Die Gase-Divison konnte ihren Umsatz um 2,1 % und das Ergebnis um 3,5 % steigern. In der Engineering Division stieg der Umsatz um 4,0 % auf 1,809 Mrd. Euro und das operative Ergebnis stieg um 4,1 %. Mit 8,4 % übertraf die Marge im Anlagenbau das gesteckte Ziel von 8 %. Der Auftragseingang lag Ende September mit 1,969 Mrd. Euro 24 % über dem Vorjahr. Linde Engineering hat derzeit Aufträge im Wert von 4,378 Mrd. Euro in den Büchern.

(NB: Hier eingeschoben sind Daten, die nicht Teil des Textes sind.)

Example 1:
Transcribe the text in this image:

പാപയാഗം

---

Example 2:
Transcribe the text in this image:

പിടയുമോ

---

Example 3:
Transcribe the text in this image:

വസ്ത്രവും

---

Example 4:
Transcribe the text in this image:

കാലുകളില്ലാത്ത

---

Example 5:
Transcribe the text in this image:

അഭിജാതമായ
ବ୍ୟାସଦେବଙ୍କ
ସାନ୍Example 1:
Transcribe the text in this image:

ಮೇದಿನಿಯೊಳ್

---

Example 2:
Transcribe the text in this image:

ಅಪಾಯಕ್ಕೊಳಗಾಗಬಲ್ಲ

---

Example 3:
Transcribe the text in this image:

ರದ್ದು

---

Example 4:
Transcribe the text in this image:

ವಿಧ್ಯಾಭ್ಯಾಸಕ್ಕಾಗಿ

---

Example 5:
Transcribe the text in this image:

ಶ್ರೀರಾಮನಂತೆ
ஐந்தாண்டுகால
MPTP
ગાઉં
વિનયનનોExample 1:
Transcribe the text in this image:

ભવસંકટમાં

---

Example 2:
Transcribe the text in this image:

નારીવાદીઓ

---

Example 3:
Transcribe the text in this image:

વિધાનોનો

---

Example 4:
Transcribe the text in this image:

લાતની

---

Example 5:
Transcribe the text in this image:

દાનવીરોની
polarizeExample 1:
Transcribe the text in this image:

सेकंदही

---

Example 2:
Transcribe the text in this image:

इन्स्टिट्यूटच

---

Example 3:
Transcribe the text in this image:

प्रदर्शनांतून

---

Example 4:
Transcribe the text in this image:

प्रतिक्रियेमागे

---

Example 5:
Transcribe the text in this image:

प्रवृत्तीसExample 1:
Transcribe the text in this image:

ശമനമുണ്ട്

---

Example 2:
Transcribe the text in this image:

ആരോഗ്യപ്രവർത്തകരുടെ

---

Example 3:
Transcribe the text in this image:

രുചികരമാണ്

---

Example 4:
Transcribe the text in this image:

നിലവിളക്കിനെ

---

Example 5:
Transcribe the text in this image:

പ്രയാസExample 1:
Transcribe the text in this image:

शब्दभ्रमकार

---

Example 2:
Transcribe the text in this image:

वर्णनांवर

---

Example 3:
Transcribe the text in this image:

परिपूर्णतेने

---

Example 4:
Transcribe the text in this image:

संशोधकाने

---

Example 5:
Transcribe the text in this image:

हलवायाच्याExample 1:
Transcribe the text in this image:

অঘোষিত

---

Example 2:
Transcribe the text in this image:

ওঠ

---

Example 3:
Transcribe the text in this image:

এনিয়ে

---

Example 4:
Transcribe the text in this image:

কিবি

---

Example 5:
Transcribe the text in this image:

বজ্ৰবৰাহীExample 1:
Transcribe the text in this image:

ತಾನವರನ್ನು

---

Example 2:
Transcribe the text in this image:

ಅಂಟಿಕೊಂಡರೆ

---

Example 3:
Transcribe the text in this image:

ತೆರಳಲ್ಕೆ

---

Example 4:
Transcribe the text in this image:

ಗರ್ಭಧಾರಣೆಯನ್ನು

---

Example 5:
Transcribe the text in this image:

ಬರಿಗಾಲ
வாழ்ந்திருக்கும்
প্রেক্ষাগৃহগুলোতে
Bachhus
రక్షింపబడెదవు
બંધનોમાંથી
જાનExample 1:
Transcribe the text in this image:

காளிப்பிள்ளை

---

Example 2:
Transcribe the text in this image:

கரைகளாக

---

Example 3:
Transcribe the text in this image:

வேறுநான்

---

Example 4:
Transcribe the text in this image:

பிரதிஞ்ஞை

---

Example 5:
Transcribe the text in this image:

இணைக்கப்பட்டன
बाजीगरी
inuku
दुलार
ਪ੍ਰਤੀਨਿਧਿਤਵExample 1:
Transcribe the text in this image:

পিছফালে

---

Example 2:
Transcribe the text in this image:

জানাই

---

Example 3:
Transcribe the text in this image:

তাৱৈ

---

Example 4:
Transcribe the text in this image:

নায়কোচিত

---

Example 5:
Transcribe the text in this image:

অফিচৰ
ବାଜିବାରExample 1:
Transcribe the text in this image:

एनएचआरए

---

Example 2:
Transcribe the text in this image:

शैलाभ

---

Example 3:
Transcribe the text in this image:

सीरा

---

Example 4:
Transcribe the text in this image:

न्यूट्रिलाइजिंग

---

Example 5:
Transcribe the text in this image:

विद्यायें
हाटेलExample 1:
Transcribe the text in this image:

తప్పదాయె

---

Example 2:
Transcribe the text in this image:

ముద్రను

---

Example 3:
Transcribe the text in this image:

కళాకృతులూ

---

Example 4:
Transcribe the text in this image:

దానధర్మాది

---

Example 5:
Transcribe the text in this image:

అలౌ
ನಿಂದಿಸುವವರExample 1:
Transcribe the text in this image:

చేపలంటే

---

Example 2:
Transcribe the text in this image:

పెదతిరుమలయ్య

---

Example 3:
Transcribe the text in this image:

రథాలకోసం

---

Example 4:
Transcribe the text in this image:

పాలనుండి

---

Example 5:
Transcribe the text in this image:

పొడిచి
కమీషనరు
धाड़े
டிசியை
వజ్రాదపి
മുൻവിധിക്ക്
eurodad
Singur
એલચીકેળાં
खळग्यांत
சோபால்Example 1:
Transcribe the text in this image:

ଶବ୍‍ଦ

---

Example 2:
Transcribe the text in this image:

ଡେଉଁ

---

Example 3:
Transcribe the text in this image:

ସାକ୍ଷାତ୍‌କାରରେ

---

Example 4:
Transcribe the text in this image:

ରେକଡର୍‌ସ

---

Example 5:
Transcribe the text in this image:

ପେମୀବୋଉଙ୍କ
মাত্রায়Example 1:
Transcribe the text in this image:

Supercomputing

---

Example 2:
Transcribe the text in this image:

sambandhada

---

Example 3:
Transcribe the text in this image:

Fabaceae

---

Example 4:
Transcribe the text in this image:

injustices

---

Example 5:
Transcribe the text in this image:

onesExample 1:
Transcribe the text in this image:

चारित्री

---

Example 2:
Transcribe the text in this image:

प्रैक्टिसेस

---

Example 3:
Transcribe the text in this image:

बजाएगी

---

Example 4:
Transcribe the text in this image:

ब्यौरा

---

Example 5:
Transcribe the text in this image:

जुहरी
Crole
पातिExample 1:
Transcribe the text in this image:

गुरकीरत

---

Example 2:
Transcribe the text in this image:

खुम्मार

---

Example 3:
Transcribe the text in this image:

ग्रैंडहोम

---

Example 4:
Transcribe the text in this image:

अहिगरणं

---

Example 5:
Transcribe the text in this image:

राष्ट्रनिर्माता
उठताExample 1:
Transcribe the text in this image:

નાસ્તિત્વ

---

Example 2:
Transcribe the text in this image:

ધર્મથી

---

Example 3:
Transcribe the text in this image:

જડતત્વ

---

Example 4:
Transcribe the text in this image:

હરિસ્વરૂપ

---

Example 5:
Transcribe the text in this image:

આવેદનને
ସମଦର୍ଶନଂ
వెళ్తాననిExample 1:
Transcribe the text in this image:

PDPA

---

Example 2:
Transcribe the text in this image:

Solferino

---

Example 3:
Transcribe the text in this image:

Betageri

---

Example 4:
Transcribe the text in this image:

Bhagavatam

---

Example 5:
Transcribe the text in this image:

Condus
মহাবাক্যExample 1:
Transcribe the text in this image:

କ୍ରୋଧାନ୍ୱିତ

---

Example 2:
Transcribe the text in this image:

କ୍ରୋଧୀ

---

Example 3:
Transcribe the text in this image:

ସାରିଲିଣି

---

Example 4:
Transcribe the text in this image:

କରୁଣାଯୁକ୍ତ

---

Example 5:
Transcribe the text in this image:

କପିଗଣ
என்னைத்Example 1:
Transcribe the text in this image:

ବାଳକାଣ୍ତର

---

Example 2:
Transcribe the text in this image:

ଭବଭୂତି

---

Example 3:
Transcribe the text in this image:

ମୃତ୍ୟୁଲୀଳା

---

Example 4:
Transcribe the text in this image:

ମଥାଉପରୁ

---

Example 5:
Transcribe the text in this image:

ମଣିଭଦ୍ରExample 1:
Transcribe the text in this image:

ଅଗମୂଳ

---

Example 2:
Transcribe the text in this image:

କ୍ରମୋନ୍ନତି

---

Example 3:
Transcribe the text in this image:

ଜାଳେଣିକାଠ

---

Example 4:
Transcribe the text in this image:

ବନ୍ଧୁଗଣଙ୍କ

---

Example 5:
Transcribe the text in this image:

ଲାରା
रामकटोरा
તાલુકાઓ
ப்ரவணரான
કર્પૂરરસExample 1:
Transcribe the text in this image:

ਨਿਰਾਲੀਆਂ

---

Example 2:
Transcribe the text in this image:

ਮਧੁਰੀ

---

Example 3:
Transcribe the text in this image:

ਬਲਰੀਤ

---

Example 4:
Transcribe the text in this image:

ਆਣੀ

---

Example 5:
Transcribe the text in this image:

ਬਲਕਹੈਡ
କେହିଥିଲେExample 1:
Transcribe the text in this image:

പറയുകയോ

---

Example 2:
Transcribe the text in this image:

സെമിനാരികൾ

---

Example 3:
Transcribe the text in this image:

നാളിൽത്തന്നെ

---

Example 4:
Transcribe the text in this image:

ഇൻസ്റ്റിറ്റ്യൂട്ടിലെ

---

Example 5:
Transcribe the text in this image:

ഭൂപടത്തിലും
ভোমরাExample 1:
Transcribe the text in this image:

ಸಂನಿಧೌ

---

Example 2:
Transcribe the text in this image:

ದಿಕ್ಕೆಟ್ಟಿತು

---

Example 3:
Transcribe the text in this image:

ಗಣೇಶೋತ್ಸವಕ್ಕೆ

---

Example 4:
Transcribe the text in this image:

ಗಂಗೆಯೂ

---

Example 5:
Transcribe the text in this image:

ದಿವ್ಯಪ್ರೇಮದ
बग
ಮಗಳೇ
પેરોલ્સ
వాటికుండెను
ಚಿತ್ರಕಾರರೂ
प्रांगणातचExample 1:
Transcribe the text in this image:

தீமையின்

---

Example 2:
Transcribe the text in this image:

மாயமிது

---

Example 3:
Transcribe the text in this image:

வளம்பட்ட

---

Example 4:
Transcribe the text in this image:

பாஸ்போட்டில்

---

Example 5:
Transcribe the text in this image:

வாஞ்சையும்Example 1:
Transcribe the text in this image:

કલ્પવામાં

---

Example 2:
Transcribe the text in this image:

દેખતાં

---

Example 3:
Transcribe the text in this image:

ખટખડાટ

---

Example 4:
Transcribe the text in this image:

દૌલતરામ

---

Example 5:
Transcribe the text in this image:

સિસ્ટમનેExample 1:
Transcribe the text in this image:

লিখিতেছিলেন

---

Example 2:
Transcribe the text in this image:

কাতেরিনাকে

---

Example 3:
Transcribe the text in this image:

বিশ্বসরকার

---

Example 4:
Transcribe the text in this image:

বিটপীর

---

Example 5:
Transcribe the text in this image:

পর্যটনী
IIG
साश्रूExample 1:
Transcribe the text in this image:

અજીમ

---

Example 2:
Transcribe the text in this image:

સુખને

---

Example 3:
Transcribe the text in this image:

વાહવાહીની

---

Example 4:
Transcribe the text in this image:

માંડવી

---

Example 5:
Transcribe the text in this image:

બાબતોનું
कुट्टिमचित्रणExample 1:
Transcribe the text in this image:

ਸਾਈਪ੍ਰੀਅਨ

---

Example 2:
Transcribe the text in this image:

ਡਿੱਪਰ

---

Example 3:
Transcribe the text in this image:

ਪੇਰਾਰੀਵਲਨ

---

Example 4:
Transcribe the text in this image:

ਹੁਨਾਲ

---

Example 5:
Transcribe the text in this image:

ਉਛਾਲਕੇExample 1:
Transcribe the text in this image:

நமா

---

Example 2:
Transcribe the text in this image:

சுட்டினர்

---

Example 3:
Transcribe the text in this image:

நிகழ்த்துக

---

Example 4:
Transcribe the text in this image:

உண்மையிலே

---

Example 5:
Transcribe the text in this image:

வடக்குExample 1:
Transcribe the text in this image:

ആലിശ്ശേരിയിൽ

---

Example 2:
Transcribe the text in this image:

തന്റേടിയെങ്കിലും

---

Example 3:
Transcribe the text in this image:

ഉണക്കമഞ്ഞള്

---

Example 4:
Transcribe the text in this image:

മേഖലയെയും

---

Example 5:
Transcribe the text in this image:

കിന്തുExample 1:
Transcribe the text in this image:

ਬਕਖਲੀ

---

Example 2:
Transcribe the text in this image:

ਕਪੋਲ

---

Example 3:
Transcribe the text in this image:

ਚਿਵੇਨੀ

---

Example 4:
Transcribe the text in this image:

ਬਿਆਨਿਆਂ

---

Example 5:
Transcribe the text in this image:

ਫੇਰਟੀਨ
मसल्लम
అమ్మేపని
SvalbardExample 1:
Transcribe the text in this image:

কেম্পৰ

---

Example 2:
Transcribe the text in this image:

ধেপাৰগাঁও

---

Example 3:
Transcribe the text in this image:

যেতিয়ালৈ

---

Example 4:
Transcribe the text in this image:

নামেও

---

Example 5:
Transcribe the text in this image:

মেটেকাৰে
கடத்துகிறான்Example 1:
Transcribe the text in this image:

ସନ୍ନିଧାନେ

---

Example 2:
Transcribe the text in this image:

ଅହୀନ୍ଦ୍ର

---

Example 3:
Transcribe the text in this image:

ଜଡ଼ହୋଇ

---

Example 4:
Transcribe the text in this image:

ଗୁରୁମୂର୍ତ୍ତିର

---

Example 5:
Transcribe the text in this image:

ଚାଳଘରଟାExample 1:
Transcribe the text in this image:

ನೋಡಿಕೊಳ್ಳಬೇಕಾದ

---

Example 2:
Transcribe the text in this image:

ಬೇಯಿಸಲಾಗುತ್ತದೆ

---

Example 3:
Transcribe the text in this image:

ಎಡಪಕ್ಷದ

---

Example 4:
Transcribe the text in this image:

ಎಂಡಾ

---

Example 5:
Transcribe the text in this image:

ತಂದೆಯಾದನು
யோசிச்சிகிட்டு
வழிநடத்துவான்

Fusion mit Praxiair auf Plan

Von den 24 benötigten kartellrechtlichen Genehmigungen, die Voraussetzung für die Fusion sind, habe die neue Holding aus Linde und Praxair bereits vier erhalten, meldet das Münchner Unternehmen. Auch die Annahmequote für den Aktientausch durch die Linde-Aktionäre scheint im Plan: Am Dienstag waren bereits 64,5 % der Altaktien zum Umtausch eingereicht. Am Montag hatte Linde die Annahmequote auf 60 % gesenkt und die Frist, in der 75 % erreicht werden sollen, um zwei Wochen verlängert.

Linde und Praxair erhoffen sich von dem fusionierten Konzern (Börsenwert 66 Mrd. Euro, Umsatz 27 Mrd. Euro) Einsparpotenziale in Höhe von 1 Mrd. Euro.